Work to complete
Copy out word for word the lines of the records that begin with the line containing "Тількі актуальні" and end with the line containing "Ремонт дрібної побутової техніки (20)", including both of those lines.

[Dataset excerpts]
/---

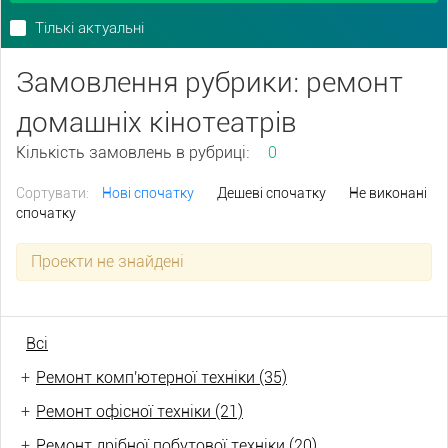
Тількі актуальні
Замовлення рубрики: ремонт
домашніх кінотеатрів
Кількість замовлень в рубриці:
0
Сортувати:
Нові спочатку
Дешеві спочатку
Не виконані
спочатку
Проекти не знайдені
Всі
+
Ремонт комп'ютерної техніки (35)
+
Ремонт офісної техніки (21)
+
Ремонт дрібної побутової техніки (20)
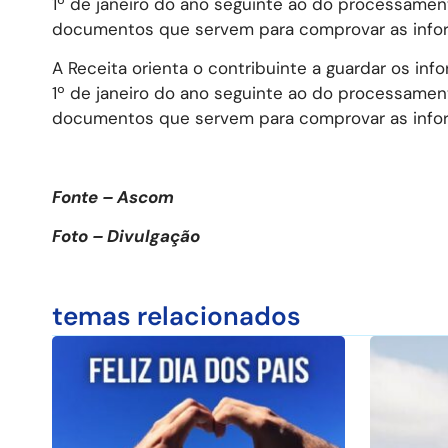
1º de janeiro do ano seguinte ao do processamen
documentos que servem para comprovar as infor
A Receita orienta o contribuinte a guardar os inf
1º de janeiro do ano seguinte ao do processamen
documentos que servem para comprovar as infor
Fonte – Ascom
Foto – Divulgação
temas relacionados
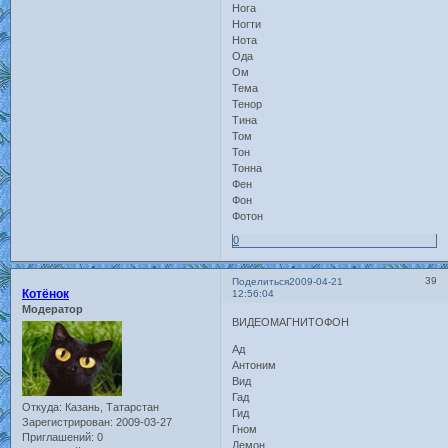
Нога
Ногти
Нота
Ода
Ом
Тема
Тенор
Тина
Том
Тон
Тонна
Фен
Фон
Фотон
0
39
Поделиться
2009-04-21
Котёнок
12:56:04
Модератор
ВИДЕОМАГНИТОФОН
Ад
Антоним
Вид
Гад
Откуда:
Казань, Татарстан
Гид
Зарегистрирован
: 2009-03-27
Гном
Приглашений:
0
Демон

\---
/---

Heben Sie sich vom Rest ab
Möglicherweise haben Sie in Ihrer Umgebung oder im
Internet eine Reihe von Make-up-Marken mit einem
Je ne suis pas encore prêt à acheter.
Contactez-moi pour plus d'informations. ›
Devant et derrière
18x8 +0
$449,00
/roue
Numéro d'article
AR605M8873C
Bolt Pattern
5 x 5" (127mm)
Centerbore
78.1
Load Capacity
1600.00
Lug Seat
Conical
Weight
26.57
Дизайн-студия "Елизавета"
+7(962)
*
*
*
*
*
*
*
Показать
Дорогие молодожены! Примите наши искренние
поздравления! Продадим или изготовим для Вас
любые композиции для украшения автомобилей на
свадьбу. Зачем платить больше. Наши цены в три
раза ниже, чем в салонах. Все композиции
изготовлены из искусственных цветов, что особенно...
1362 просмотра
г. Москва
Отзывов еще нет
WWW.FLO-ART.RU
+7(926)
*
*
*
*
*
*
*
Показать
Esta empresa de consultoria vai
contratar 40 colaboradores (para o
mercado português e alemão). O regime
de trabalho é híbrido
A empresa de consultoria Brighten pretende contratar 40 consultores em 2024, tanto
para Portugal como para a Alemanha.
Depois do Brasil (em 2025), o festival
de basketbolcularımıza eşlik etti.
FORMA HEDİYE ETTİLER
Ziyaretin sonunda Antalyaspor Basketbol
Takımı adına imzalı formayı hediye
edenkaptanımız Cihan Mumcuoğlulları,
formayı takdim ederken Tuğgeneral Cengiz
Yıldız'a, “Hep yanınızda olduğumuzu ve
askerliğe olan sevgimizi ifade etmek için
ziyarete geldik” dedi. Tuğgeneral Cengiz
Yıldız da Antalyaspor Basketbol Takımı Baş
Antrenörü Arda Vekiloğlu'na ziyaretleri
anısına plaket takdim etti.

\---

Exercise result
Тількі актуальні
Замовлення рубрики: ремонт
домашніх кінотеатрів
Кількість замовлень в рубриці:
0
Сортувати:
Нові спочатку
Дешеві спочатку
Не виконані
спочатку
Проекти не знайдені
Всі
+
Ремонт комп'ютерної техніки (35)
+
Ремонт офісної техніки (21)
+
Ремонт дрібної побутової техніки (20)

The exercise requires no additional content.